▶ _What you need to do_:
Repeat the listing below line by line, exactly, leaving its pictures behind.

******************************

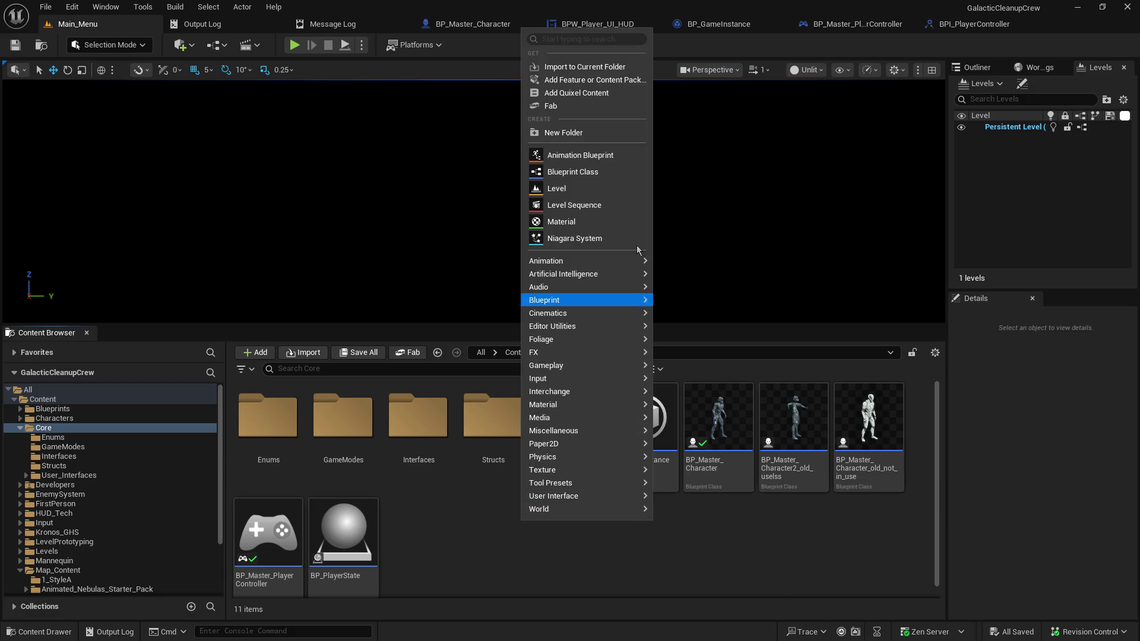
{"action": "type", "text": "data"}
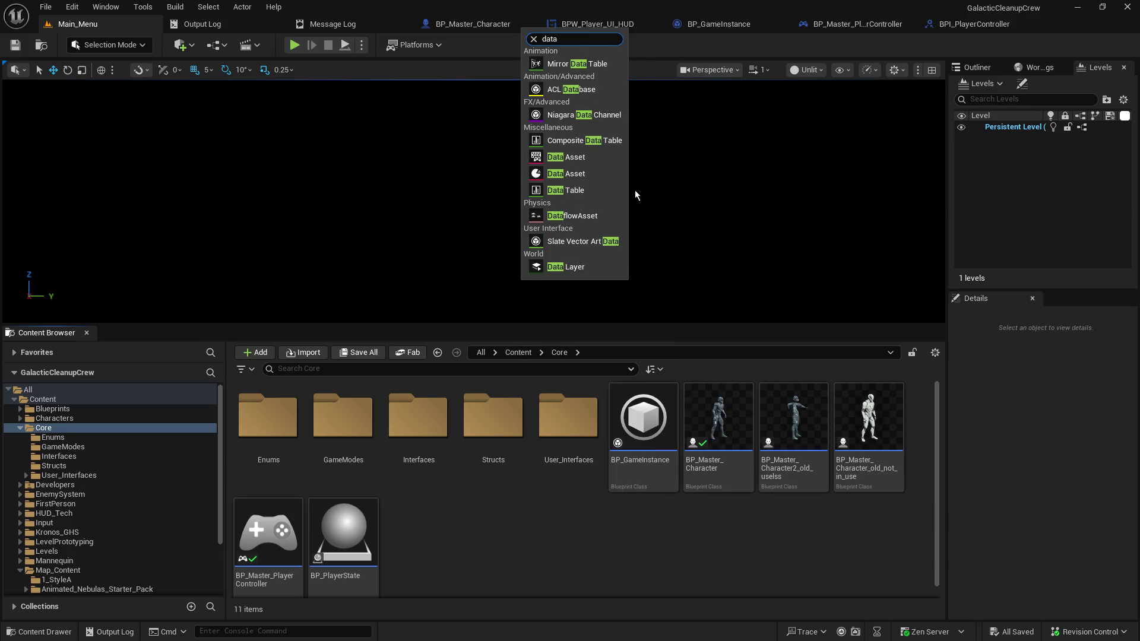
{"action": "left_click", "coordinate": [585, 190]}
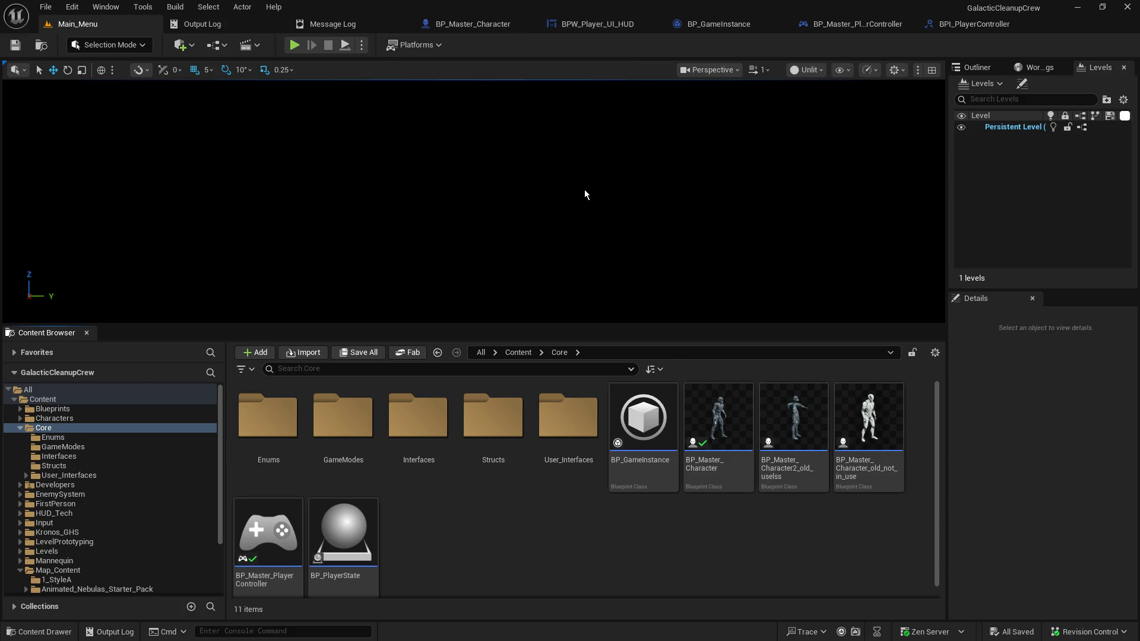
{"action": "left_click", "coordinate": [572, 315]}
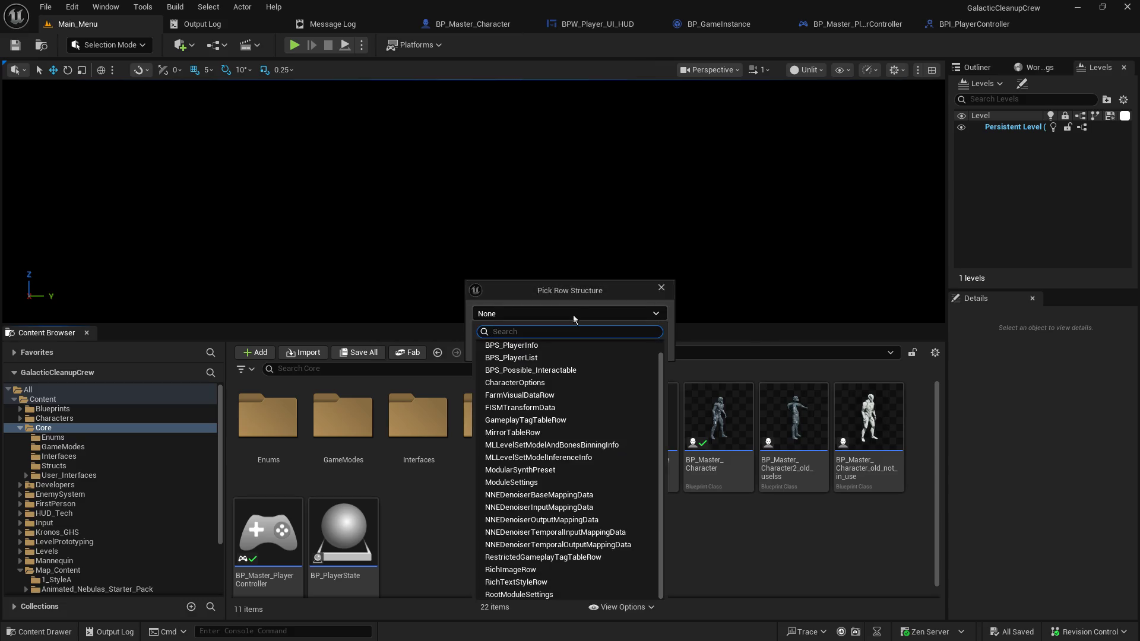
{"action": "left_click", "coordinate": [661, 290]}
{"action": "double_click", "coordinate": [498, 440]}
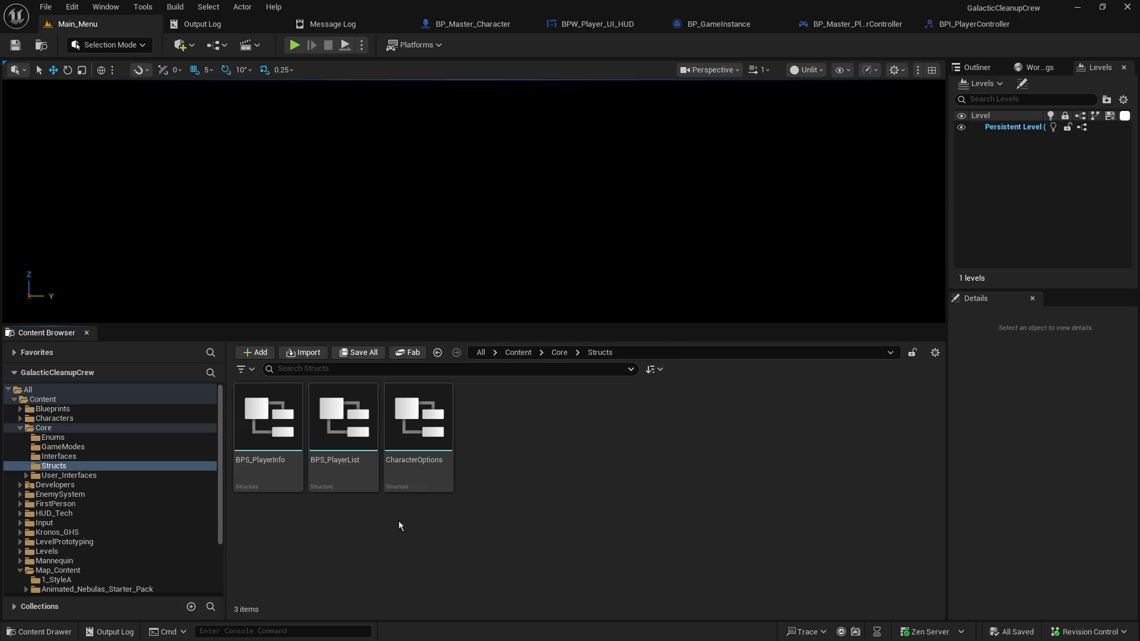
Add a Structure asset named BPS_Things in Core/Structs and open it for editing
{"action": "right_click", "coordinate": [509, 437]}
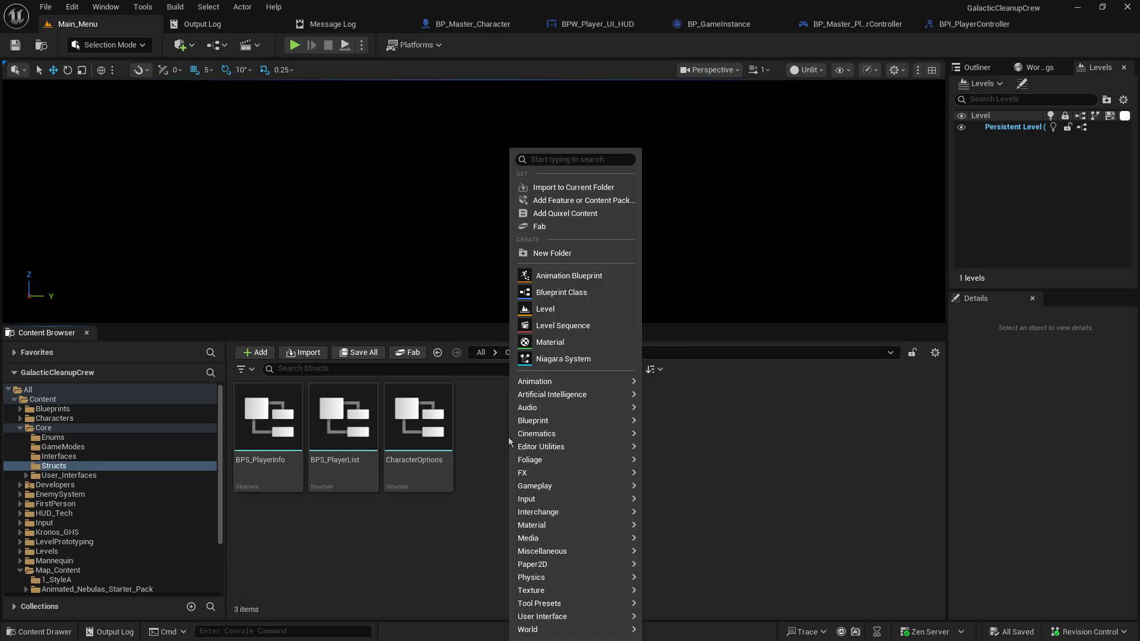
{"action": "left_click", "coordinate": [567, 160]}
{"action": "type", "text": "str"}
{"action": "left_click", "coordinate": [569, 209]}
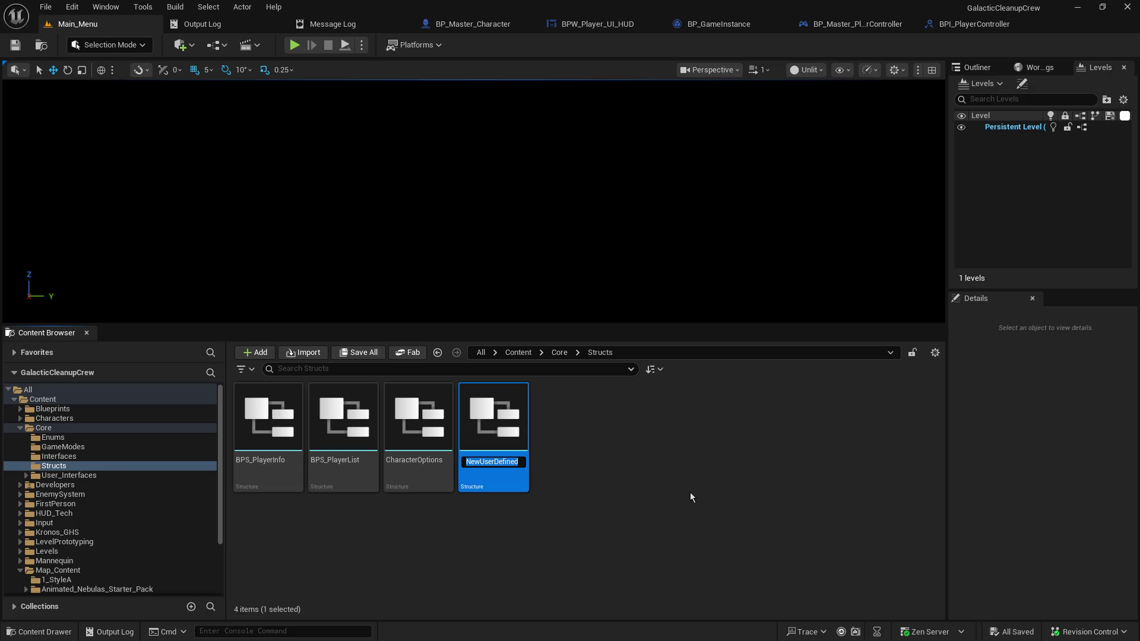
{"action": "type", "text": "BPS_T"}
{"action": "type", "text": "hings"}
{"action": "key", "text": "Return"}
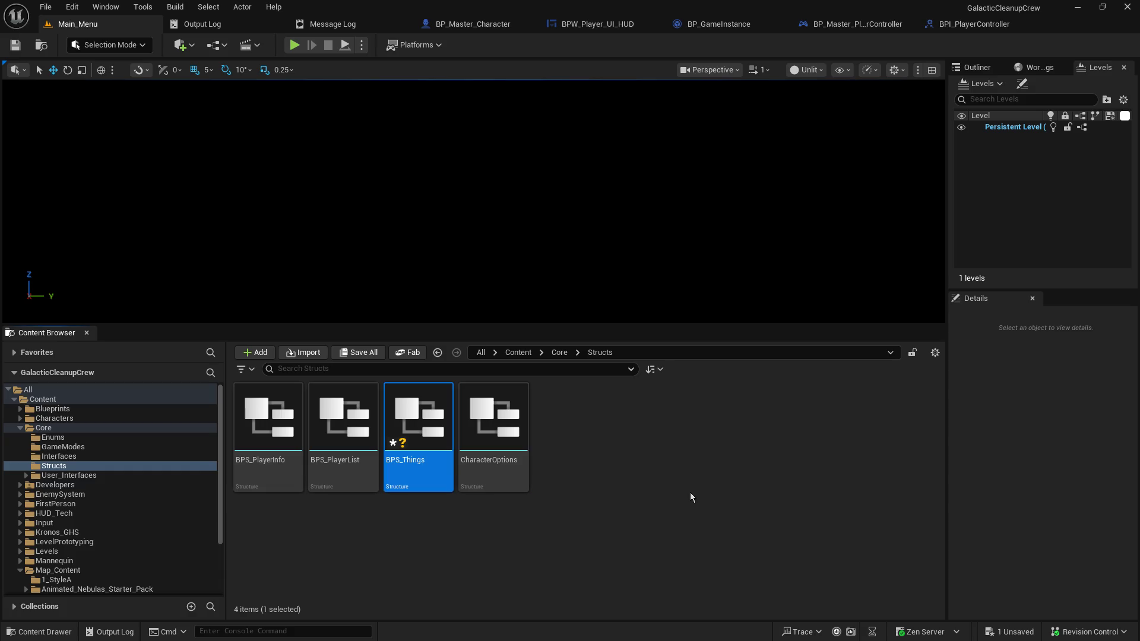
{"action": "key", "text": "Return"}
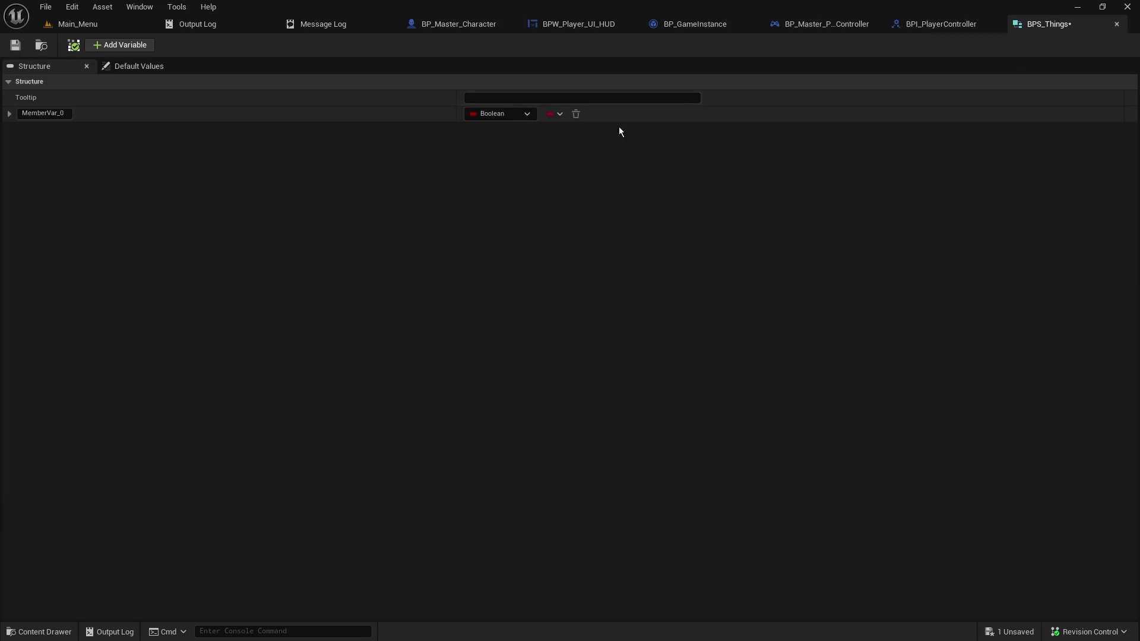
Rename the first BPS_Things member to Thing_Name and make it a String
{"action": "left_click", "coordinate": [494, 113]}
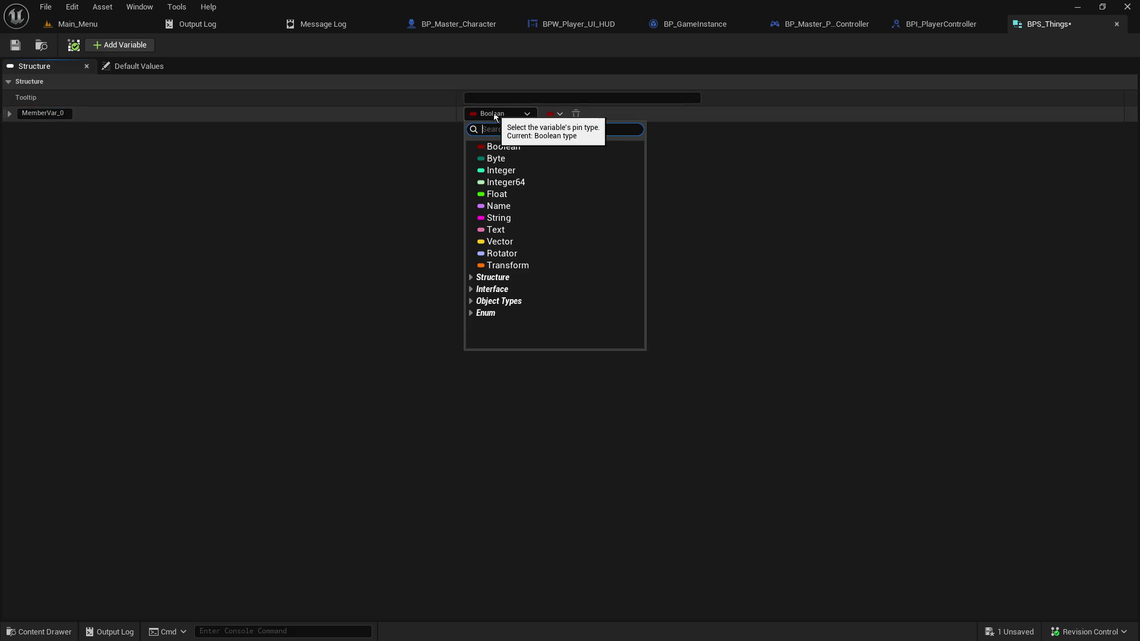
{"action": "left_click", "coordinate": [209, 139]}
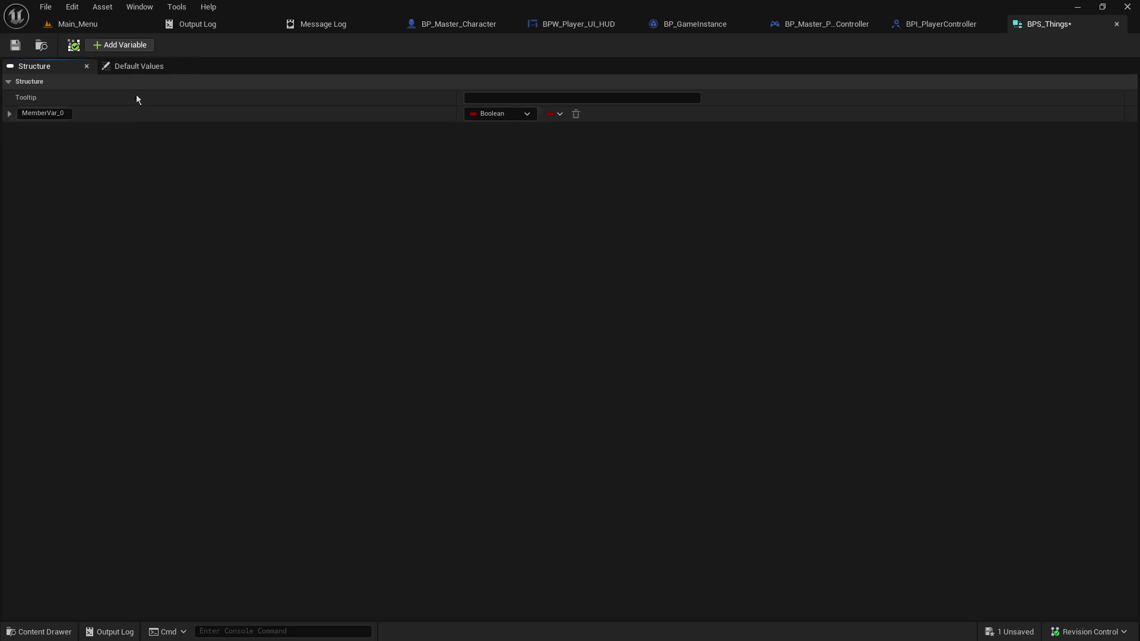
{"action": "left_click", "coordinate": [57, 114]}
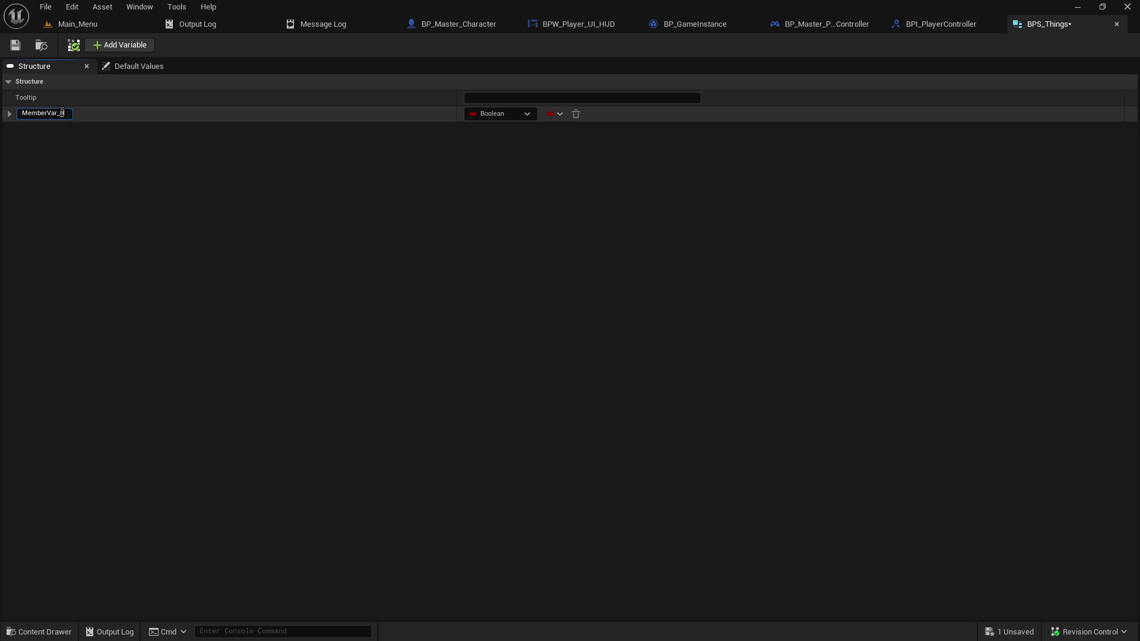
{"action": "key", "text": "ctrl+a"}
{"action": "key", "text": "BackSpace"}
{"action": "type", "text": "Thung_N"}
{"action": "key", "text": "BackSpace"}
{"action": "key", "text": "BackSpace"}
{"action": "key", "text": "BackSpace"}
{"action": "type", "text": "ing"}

******************************

▶ _Response to the exercise_:
{"action": "type", "text": "data"}
{"action": "left_click", "coordinate": [585, 190]}
{"action": "left_click", "coordinate": [572, 315]}
{"action": "left_click", "coordinate": [661, 290]}
{"action": "double_click", "coordinate": [498, 440]}
Add a Structure asset named BPS_Things in Core/Structs and open it for editing
{"action": "right_click", "coordinate": [509, 437]}
{"action": "left_click", "coordinate": [567, 160]}
{"action": "type", "text": "str"}
{"action": "left_click", "coordinate": [569, 209]}
{"action": "type", "text": "BPS_T"}
{"action": "type", "text": "hings"}
{"action": "key", "text": "Return"}
{"action": "key", "text": "Return"}
Rename the first BPS_Things member to Thing_Name and make it a String
{"action": "left_click", "coordinate": [494, 113]}
{"action": "left_click", "coordinate": [209, 139]}
{"action": "left_click", "coordinate": [57, 114]}
{"action": "key", "text": "ctrl+a"}
{"action": "key", "text": "BackSpace"}
{"action": "type", "text": "Thung_N"}
{"action": "key", "text": "BackSpace"}
{"action": "key", "text": "BackSpace"}
{"action": "key", "text": "BackSpace"}
{"action": "type", "text": "ing"}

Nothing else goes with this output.